2 法文の読み方(続編)「条文の骨格と『または』がつなぐ範囲」

<2 条文の読み方(続編「条文の骨格と『または』がつなぐ範囲」)>

2 法文の読み方〉で,「3.条文の骨格を読む」と「4.修飾語句が修飾する範囲,『または』がつなぐ範囲」を解説しました。

条文を読むにあたって,「何が,何を,どうする。」という,文章の骨格をつかむことと,修飾語句がどの言葉を修飾しているのか,「または」は何と何をつないでいるのかを正確に把握する必要があります。

このページでは,〈2 法文の読み方〉よりもさらに具体的に条文の骨格などを見ていきましょう。

法第2条第1号「建築物」の条文は,

1 建築物 土地に定着する工作物のうち、屋根及び柱若しくは壁を有するもの(これに類する構造のものを含む。)、これに附属する門若しくは塀、観覧のための工作物又は地下若しくは高架の工作物内に設ける事務所、店舗、興行場、倉庫その他これらに類する施設(鉄道及び軌道の線路敷地内の運転保安に関する施設並びに線橋、プラットホームの上家、貯蔵槽その他これらに類する施設を除く。)をいい、建築設備を含むものとする。

です。この条文は,冒頭の「建築物」という用語を,その後ろの言葉で定義したものですから,「何が,何を,どうする。」という,主語+目的語+述語というような形式にはなっていませんで,末尾の「とする。」が断定形でとなっていてその前にあるものがすべて建築物の定義に当てはまるものです。で,この条文を,修飾語句がどの言葉を修飾しているのか,「または」等は何と何をつないでいるのか,という観点で分析していきます。

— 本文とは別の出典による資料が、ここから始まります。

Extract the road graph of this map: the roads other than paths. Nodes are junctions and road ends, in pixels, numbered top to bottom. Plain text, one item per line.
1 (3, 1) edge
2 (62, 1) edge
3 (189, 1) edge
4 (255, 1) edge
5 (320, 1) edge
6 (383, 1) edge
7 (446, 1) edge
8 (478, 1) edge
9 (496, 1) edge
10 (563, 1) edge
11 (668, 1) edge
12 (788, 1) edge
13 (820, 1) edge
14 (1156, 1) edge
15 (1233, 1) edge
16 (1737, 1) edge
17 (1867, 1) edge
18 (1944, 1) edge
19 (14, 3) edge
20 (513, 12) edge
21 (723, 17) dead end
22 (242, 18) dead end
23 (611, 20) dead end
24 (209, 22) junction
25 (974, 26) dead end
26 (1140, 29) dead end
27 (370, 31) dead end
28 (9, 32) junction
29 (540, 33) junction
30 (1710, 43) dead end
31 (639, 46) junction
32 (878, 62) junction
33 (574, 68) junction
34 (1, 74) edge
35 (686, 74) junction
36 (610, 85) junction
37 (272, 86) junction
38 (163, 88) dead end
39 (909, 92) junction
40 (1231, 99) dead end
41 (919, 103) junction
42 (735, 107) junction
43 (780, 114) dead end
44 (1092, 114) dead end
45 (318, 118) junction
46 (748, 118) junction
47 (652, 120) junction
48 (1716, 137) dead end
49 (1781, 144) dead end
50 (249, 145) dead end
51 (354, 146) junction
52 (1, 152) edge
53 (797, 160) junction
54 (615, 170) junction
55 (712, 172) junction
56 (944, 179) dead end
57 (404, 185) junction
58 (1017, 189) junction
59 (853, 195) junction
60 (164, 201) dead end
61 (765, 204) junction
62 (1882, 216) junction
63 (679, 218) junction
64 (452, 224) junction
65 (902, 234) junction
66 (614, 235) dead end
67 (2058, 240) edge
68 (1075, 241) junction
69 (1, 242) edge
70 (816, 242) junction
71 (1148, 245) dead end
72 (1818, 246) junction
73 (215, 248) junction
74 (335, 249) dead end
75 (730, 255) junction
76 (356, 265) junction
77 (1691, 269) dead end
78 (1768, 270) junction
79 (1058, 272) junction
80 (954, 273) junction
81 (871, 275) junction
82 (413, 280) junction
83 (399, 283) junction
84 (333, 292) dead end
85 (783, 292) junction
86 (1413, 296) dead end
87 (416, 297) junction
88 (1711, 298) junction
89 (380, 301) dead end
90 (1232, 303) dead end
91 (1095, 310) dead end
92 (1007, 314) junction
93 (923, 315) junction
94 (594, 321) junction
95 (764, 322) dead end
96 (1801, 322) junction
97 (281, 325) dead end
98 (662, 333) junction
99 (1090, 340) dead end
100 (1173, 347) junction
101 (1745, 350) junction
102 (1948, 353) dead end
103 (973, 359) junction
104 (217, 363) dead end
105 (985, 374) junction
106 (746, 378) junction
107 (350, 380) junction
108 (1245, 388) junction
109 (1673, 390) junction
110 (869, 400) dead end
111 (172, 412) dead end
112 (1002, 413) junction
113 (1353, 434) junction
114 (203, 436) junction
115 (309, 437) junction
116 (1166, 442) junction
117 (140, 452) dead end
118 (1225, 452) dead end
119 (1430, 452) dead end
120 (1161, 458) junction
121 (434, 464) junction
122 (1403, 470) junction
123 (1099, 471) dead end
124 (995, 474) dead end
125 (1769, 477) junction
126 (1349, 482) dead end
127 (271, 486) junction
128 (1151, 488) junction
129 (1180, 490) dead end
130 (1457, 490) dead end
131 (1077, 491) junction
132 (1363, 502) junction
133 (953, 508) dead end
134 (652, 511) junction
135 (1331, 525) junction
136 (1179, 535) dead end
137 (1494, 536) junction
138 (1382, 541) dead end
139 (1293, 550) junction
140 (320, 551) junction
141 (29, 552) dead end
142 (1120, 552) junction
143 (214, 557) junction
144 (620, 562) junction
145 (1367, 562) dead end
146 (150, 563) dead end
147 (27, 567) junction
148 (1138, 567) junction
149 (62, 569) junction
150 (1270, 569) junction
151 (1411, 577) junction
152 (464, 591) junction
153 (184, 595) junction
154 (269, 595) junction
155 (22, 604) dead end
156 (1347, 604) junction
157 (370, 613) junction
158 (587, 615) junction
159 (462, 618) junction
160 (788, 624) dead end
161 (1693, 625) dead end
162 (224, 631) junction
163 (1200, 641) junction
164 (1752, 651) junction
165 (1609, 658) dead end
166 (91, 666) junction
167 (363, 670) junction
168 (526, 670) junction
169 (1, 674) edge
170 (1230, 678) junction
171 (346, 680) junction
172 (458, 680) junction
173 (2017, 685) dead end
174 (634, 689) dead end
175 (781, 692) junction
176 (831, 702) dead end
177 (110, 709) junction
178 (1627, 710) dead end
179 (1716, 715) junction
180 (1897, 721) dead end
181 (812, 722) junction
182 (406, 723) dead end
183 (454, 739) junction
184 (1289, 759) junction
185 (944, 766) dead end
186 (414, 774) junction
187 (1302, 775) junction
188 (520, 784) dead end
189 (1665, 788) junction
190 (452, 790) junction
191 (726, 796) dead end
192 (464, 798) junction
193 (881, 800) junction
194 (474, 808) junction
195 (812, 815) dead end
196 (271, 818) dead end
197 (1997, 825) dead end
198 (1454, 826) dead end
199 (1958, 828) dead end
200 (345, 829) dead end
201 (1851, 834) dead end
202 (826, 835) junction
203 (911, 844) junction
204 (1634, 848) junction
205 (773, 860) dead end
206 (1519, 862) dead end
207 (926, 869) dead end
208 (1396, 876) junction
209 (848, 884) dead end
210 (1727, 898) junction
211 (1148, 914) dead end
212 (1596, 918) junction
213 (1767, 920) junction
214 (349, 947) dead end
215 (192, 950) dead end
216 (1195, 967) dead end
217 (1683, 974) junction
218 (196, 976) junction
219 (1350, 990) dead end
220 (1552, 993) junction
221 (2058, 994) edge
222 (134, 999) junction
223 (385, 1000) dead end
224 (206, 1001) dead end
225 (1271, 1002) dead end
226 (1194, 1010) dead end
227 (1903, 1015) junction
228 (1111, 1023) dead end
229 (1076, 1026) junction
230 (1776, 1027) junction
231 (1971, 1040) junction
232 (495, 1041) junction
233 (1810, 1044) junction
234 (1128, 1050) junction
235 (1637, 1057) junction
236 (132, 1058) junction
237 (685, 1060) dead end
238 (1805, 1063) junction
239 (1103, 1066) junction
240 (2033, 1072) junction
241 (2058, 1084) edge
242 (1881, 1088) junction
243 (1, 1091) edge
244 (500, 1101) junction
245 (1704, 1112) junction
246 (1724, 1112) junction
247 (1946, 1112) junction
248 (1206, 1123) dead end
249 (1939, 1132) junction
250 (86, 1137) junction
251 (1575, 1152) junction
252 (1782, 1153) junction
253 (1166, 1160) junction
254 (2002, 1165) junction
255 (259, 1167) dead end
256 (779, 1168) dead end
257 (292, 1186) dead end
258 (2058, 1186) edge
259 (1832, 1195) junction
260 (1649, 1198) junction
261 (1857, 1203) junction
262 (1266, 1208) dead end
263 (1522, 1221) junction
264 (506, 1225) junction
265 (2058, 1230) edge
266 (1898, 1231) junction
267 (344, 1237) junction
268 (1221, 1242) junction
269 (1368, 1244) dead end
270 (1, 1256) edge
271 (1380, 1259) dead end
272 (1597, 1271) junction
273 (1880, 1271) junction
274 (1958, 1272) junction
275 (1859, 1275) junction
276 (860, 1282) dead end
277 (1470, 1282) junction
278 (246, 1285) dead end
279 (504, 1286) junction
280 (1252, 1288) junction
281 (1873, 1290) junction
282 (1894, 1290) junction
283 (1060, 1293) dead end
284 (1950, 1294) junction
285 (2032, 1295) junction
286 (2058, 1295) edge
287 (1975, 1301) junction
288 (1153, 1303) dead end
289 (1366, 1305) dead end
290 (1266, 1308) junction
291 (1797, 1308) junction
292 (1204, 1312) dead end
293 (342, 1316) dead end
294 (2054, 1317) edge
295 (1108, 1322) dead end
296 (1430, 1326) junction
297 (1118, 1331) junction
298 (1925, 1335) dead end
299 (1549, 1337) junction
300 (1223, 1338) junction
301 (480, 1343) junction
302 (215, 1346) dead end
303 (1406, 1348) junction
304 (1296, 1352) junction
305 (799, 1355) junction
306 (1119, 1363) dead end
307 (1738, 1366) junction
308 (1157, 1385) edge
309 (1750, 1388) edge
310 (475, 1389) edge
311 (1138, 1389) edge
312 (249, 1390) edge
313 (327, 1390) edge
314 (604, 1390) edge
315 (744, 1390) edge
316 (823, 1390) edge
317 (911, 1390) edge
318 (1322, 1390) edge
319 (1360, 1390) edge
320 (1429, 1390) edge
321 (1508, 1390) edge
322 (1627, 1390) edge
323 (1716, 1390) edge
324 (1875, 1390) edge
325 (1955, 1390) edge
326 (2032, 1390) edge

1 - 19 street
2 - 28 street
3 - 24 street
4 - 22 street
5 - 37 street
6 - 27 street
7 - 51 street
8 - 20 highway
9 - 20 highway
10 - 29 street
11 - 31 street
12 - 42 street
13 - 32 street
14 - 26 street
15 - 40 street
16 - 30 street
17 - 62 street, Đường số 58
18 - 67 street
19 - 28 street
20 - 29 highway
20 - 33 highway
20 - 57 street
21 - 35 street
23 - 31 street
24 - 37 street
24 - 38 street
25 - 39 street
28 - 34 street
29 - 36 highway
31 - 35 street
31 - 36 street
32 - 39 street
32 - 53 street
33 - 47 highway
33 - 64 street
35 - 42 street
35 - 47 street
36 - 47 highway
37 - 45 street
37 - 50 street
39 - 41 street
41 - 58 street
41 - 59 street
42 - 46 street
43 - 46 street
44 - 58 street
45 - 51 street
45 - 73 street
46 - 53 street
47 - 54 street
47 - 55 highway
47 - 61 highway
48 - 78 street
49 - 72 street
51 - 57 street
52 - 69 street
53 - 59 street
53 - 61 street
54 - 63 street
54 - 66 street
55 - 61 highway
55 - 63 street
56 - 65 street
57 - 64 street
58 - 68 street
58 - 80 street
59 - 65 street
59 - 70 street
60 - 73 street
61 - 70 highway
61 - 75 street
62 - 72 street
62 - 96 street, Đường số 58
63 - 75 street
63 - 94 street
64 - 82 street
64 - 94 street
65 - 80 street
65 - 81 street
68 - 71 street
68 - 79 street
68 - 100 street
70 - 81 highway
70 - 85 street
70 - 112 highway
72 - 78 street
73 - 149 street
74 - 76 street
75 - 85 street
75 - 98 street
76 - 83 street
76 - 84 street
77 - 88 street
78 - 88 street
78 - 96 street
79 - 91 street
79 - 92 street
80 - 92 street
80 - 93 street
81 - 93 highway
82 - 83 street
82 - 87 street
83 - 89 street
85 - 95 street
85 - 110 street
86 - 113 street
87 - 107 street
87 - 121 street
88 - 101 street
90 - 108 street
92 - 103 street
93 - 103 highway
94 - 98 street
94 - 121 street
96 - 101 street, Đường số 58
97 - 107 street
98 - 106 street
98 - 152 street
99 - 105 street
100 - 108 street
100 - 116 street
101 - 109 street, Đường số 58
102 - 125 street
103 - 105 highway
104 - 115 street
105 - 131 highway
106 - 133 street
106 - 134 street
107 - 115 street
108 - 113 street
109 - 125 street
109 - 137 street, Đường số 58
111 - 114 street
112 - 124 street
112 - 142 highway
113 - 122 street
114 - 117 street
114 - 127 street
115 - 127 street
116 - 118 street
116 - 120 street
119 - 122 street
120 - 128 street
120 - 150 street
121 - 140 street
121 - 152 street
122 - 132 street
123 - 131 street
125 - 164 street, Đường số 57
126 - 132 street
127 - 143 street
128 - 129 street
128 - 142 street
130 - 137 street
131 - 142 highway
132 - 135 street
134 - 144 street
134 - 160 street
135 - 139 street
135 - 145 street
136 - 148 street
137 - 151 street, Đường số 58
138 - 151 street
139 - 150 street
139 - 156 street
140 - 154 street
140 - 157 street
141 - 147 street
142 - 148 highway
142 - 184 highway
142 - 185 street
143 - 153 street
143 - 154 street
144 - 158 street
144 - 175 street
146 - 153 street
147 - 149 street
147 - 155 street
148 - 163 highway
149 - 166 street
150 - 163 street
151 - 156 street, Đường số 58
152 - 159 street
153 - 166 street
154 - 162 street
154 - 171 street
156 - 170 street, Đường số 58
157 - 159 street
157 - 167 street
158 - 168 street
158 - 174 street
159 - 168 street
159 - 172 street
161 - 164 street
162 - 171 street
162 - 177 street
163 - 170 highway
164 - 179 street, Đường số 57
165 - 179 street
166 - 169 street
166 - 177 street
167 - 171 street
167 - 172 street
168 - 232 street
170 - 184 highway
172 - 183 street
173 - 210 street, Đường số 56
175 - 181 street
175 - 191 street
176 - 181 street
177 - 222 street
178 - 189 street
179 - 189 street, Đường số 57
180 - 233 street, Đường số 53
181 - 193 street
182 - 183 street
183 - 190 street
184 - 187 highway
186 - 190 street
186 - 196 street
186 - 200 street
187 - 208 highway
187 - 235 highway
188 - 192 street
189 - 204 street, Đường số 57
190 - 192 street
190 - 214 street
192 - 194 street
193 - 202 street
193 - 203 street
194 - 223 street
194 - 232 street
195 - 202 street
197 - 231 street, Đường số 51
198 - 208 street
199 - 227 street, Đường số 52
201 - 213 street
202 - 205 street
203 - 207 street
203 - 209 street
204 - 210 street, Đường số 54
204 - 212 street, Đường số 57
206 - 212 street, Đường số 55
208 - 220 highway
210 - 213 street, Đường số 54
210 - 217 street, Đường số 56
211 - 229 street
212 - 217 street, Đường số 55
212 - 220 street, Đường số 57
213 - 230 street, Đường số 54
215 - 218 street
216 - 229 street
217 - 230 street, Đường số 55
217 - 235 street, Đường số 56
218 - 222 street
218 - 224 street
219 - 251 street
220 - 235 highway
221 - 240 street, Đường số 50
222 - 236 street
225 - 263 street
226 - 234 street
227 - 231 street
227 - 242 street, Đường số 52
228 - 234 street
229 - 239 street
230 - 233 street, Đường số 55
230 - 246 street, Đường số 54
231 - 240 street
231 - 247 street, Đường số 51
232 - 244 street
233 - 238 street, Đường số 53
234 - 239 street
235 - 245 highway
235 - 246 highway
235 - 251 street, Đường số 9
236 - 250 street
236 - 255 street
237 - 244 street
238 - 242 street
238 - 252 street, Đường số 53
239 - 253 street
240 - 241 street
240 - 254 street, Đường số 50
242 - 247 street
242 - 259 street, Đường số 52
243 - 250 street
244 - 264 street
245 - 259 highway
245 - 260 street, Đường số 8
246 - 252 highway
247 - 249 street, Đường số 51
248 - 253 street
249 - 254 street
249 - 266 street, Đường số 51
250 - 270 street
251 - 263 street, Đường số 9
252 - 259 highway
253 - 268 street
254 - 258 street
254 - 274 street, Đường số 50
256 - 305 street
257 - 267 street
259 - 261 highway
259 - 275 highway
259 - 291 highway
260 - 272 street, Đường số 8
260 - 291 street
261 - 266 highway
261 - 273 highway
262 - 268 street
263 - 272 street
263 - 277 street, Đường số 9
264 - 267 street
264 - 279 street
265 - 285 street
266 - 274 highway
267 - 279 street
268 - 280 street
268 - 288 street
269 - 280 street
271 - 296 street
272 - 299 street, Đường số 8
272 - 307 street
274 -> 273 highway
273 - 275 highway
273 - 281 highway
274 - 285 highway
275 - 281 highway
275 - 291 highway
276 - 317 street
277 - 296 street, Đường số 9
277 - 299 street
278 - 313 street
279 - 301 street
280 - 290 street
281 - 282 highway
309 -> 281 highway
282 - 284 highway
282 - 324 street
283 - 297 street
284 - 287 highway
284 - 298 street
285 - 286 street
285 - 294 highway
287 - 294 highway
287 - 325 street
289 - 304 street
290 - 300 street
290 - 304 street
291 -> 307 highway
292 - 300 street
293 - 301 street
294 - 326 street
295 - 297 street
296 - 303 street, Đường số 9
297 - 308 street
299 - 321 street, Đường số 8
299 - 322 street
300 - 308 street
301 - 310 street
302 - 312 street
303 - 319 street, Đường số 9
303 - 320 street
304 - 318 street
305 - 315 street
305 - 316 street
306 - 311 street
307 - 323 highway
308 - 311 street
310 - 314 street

まず,1行目,2番目の言葉で「屋根及び柱若しくは壁を有するもの」がありますが,「及び」が何と何をむすんでいて,「若しくは」が何と何をむすんでいるのか,わかるでしょうか。

  1. 「屋根及び柱」若しくは「壁」
  2. 「屋根」及び「柱若しくは壁」

建築基準法の冒頭にある「建築物」という用語を定義した条文ですから,知っている人にとっては2.の「屋根」及び「柱若しくは壁」であることはわかりきったことなのですが,1.であるのか,2.であるのかによって条文の意味が変わってくることから説明します。

1.だとするなら,「屋根及び柱を有するもの」と「壁を有するもの」とが建築物の定義に当てはまることになります。

2.だとするなら,「屋根及び柱を有するもの」と「屋根及び壁を有するもの」とが建築物の定義に当てはまることになります。

1.と2.の違いがわかると思います。1.だとするならば,壁がありさえすれば屋根がなくても建築物であるとなってしまいます。正解は,2.の屋根があることは必須条件で,屋根+柱のものも,屋根+壁のものも建築物です。で,「正解はこれです。」ということではなくて,そうしてそうなるのか,です。この条文の「若しくは」のところが「または」だったとするなら,両方の解釈があってでしょうけど,「若しくは」ですから,若しくはが小さくむすんで,及びが大きく結ぶということになります。